Source passage →
───

PFKFB 2 and PFKFB 1/4, and GSK3β antibody antibody were purchased from
Bioworlde (Bioworlde, MN) at 1:800 dilution. Glut1 antibody, AKT antibody and
p-AKT antibody were purchased from Santa Cruz (Santa Cruz, CA) at 1:500 dilution.
The siRNAs targeting AKT was purchased from Santa Cruz (Santa Cruz, CA)
Intracellular Lactic Acid Production Assay
After harvested, cells (1×106/ml) were suspended with low permeability salt
solution, and kept at room temperature for 1 h. Then the suspension were sonicated
for 5 min and centrifuged at 4°C. The supernatant were kept and assayed following
the Lactic Acid production Detection kit manufacturer’s instructions (KeyGen,
Nanjing, China).
Measurement of Oxygen Consumption
Fluorometric oxygen measurements using BD Oxygen Biosensor plates were
carried out as previously described(Guarino et al. , 2004). 0.2×106 cells were added to
the individual wells of a 96-well BD Oxygen Biosensor System plate (BD
Biosciences, San Jose, CA, USA), followed by culture medium until a final volume of
200 μl per well was attained. After drug treatments, the plates were then maintained at
37°C in a humidified incubator with 5% CO2. Plates were scanned in a
temperature-controlled (37 °C) plate reader (Thermo, Waltham, MA) with an
excitation wavelength of 485 nm and an emission wavelength of 630 nm at
predetermined hours for a total of 72 h. The fluorescence traces in each well were
normalized according to the signal in the air-saturated buffer. Slopes of fluorescence
signal were calculated in the dynamic range of measurements to compare the
respiratory rates of samples. Normalized relative fluorescence unit (NRFU) represents
the oxygen consumption.

───

Extracted information →
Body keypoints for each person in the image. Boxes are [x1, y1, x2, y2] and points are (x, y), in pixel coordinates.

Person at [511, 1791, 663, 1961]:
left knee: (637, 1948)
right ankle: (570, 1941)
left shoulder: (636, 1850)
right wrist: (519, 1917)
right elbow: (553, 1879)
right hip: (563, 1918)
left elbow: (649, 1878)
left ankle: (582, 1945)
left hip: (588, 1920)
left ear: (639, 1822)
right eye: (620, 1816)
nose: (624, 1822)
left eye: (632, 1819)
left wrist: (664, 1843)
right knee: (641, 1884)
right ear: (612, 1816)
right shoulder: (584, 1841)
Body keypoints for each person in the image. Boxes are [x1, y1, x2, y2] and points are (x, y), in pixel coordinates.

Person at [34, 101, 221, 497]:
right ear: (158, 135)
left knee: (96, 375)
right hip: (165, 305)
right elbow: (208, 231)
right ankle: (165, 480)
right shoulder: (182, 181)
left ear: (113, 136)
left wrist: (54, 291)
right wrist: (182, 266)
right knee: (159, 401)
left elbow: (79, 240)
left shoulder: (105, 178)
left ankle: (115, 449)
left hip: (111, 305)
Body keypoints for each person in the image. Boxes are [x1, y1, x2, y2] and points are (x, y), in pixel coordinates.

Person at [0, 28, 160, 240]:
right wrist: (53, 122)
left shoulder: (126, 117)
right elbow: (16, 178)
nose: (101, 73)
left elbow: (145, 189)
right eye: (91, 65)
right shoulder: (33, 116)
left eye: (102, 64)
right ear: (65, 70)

───

Prompt 1 → Using the laboratory methods passage, decide whether each statement below agrees with it, answering yes or no and quoting the words of the passage that decide it. (a) The Glut1 antibody was used at a 1:500 dilution. (b) The plates were scanned at an emission wavelength of 485 nm. (c) The cell suspension was kept at room temperature for 1 h before sonication.
Prompt 2 → Extend the laboratory methods passage with new text that begins after its last sentence.

Task answer 1 →
(a) Yes: "Glut1 antibody, AKT antibody and p-AKT antibody were purchased from Santa Cruz (Santa Cruz, CA) at 1:500 dilution."
(b) No: "an excitation wavelength of 485 nm and an emission wavelength of 630 nm"
(c) Yes: "kept at room temperature for 1 h"

Task answer 2 →
Spectrophotometric assay for enzymes activity
Cells were seeded in 24-well plates and grown to confluence. Then, medium was
removed and fresh medium was added, and cells were returned to the incubator in the
presence of 150 μM oroxylin A for 48 h, or 100 μM CTZ for 24 h, respectively. After
this incubation, cells were removed from the plates by trypsinization and counted
using a hemocytometer. Protein concentrations of cell lysates were measured, and the
glycolytic enzyme activities were evaluated.
Cellular HK activity, PFK activity and PK activity were measured following the
instructions of Hexokinase Activity Assay Kit, Phosphofructokinase activity Assay
Kit, and Pyruvate kinase activity Assay Kit, respectively, obtained from Sigma
(Genmed Scientifics Inc., MA); LDH activity was measured with Lactate
Dehydrogenase Activity Assay Kit obtained from Sigma (Sigma, St. Louis, MO).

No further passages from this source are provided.